Да и с ней самой надо спешить... Вчера вечером я старался не подымать на нее глаз, она, боюсь, все прочла бы в них, а я не был уверен в своей правоте. Нет! Я не был достаточно уверен! Напрасно я твержу себе, что любой другой на моем месте не стал бы ждать, а, напротив, нарочно вызвал бы слова, которых я так опасался,- я все-таки далеко не убежден, что это нужно. "Уезжайте, - полагаю, сказал бы ей всякий другой священник, - уезжайте. Пусть он умрет вдали от вас, примирившись с церковью". И она бы уехала. Но уехала бы, не понимая, просто покорясь, как всегда, извечному инстинкту своей породы, безропотной породы, испокон века обреченной ножу мясника. Она затерялась бы в людской толпе со своим смиренным горем, своим невинным протестом, не находящим для своего выражения ничего, кроме покорности. Не думаю, чтобы она была способна проклинать, ибо невообразимое неведение, сверхчеловеческое неведение ее сердца - из тех, над которыми бдит ангел.

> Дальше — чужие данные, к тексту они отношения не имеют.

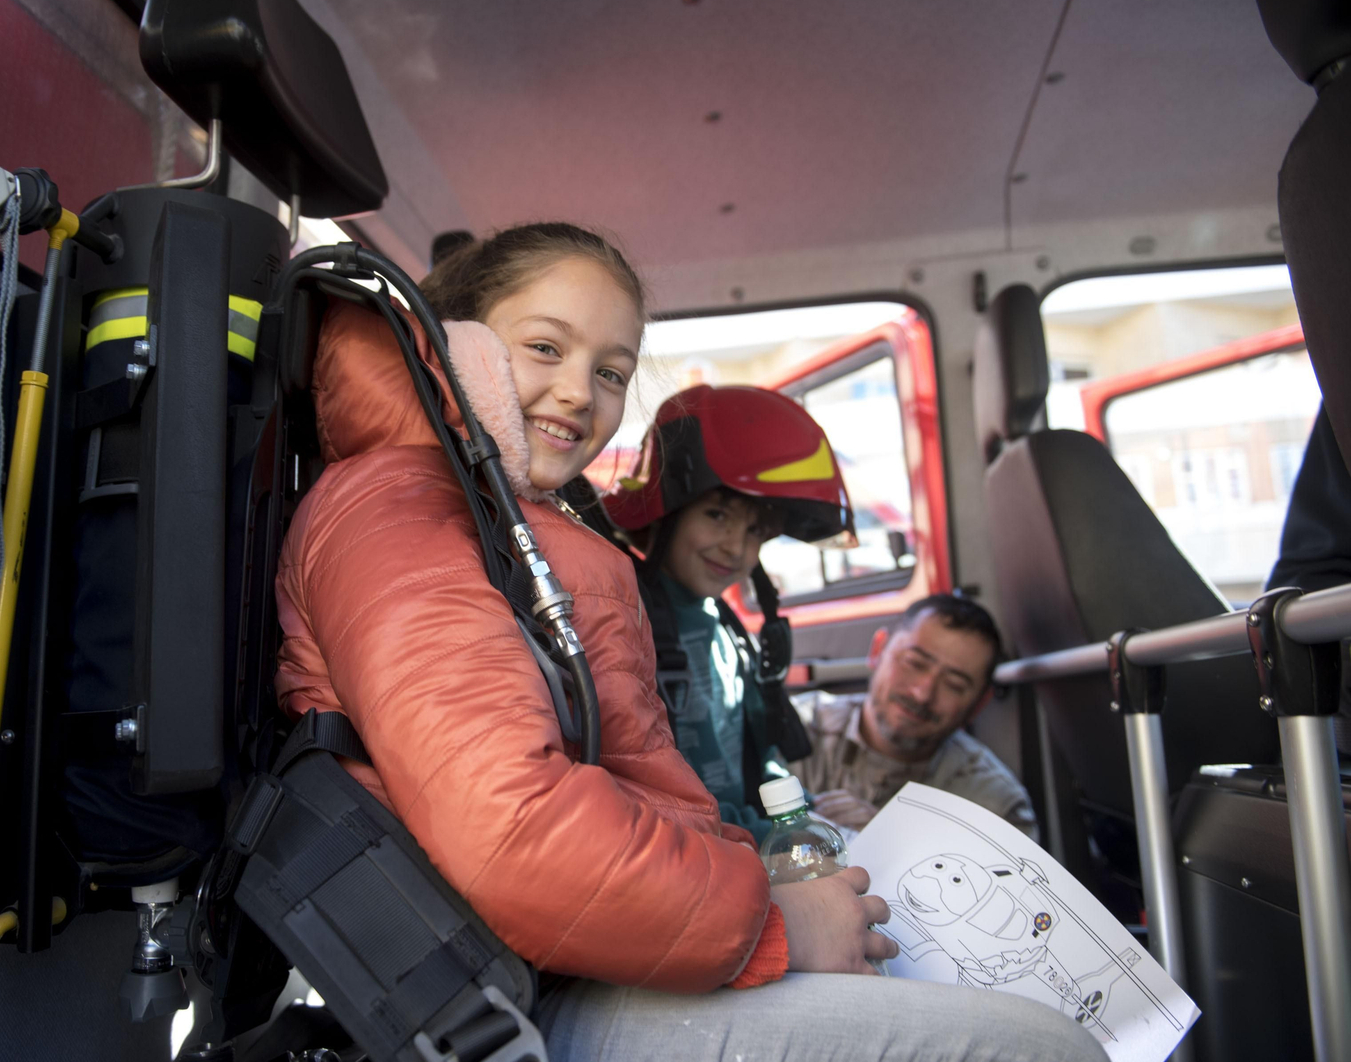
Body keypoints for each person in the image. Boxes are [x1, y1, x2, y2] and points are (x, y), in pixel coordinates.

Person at [272, 222, 1106, 1061]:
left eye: (608, 373)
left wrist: (766, 875)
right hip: (501, 997)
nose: (575, 392)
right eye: (543, 348)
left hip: (569, 954)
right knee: (1049, 1048)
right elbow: (513, 836)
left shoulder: (496, 519)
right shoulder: (401, 512)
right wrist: (772, 923)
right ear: (451, 337)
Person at [597, 384, 857, 845]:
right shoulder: (627, 624)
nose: (737, 547)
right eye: (717, 515)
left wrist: (804, 816)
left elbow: (758, 758)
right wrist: (780, 837)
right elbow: (667, 799)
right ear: (667, 512)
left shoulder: (728, 631)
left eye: (755, 529)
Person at [792, 595, 1041, 841]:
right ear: (878, 650)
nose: (923, 693)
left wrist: (894, 845)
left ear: (979, 704)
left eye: (954, 685)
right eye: (914, 663)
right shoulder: (790, 729)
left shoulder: (994, 805)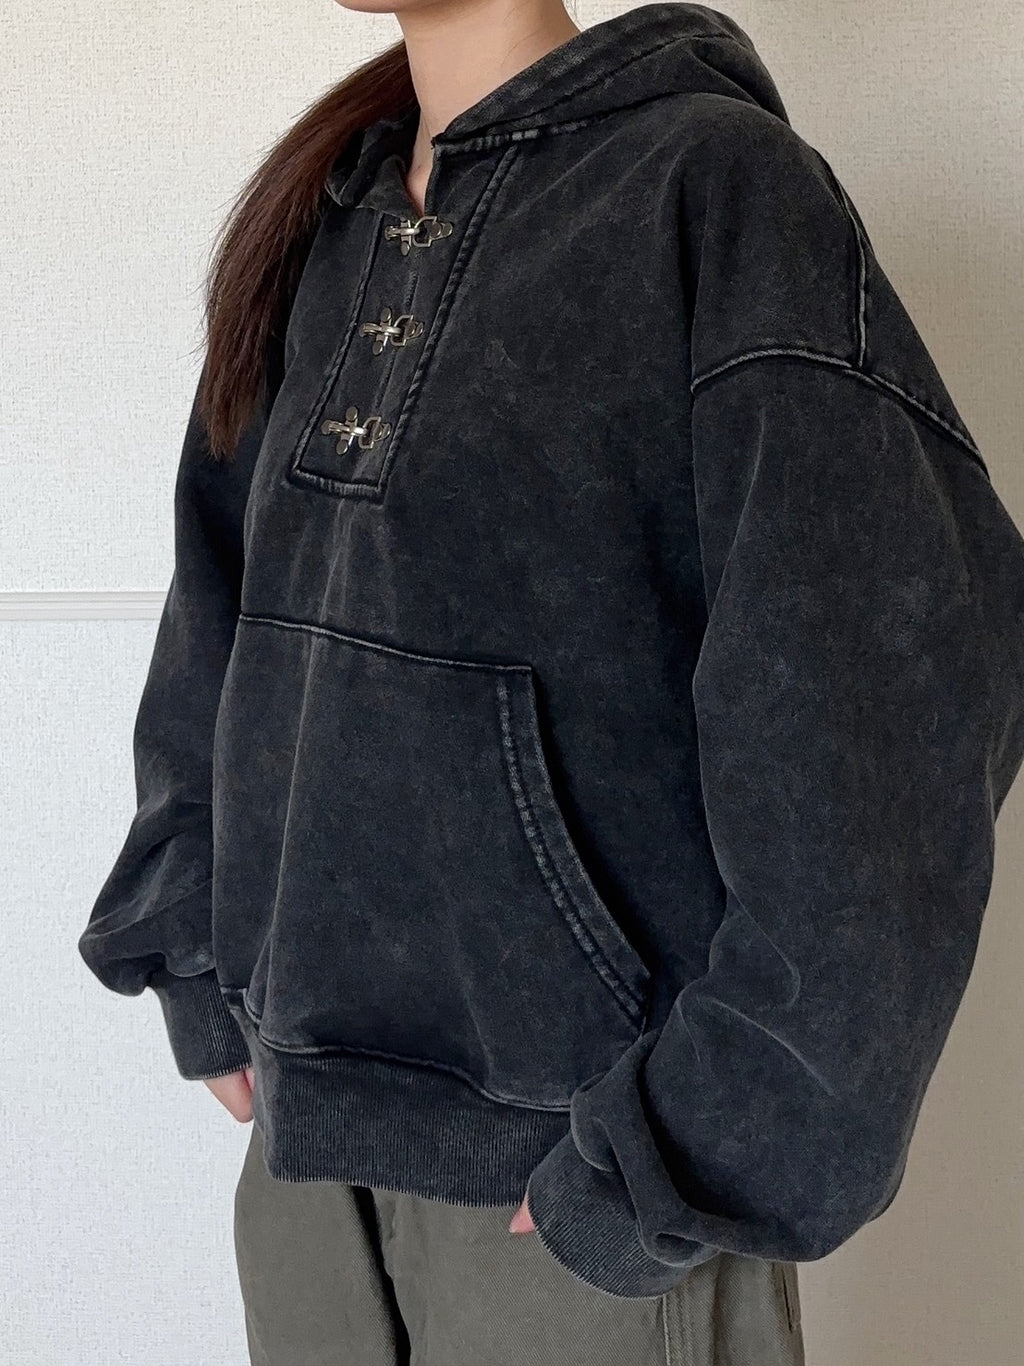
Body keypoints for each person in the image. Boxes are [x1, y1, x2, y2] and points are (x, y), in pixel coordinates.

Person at [77, 2, 1024, 1362]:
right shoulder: (330, 213)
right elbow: (221, 600)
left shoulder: (715, 193)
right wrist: (188, 931)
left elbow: (891, 704)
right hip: (305, 1157)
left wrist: (705, 1136)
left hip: (578, 1190)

Не слишком ли жестоко уж и то, что никто так и не научит ее поднимать свой отважный взор к лику Всеприемлющего? Возможно, Господь принял бы от меня бесценный дар руки, не ведающей, что она дает? Но я не осмелился. Пусть г-н торсийский кюре поступит, как сочтет нужным.
Я прочел все положенные молитвы, отворив окно во двор, похожий на черный колодец. Но мне кажется, что угол стены, обращенной на восток, начинает светлеть над моей головой.
Я завернулся в одеяло, даже натянул его слегка на лицо. Мне не холодно. Обычная боль не терзает меня, но тошнит.
Если бы я мог, я ушел бы из этого дома. Так приятно было бы снова пройтись по пустынным улицам, как вчера утром. От моего визита к доктору Лавилю, от часов, проведенных в кафе г-жи Дюплуи, у меня осталось только какое-то смутное воспоминание, и когда я стараюсь сосредоточиться, восстановить подробности, мною овладевает невероятная, неодолимая усталость. То, что тогда во мне страдало, уже не существует, уже не может существовать. Какая-то часть моей души утратила чувствительность, останется бесчувственной до конца.
Конечно, я сожалею о слабости, проявленной перед доктором Лавилем. Но мне следовало бы стыдиться, что я нисколько не угрызаюсь из-за ложного представления о священниках, которое сложилось по моей вине у этого человека, такого твердого, решительного. Ну и пусть! Все это позади. Недоверие, которое я испытывал к себе, к своей особе, рассеялось, думаю, навсегда. Конец борьбе. Я ее больше не понимаю. Я примирился с собой, с этими бренными останками.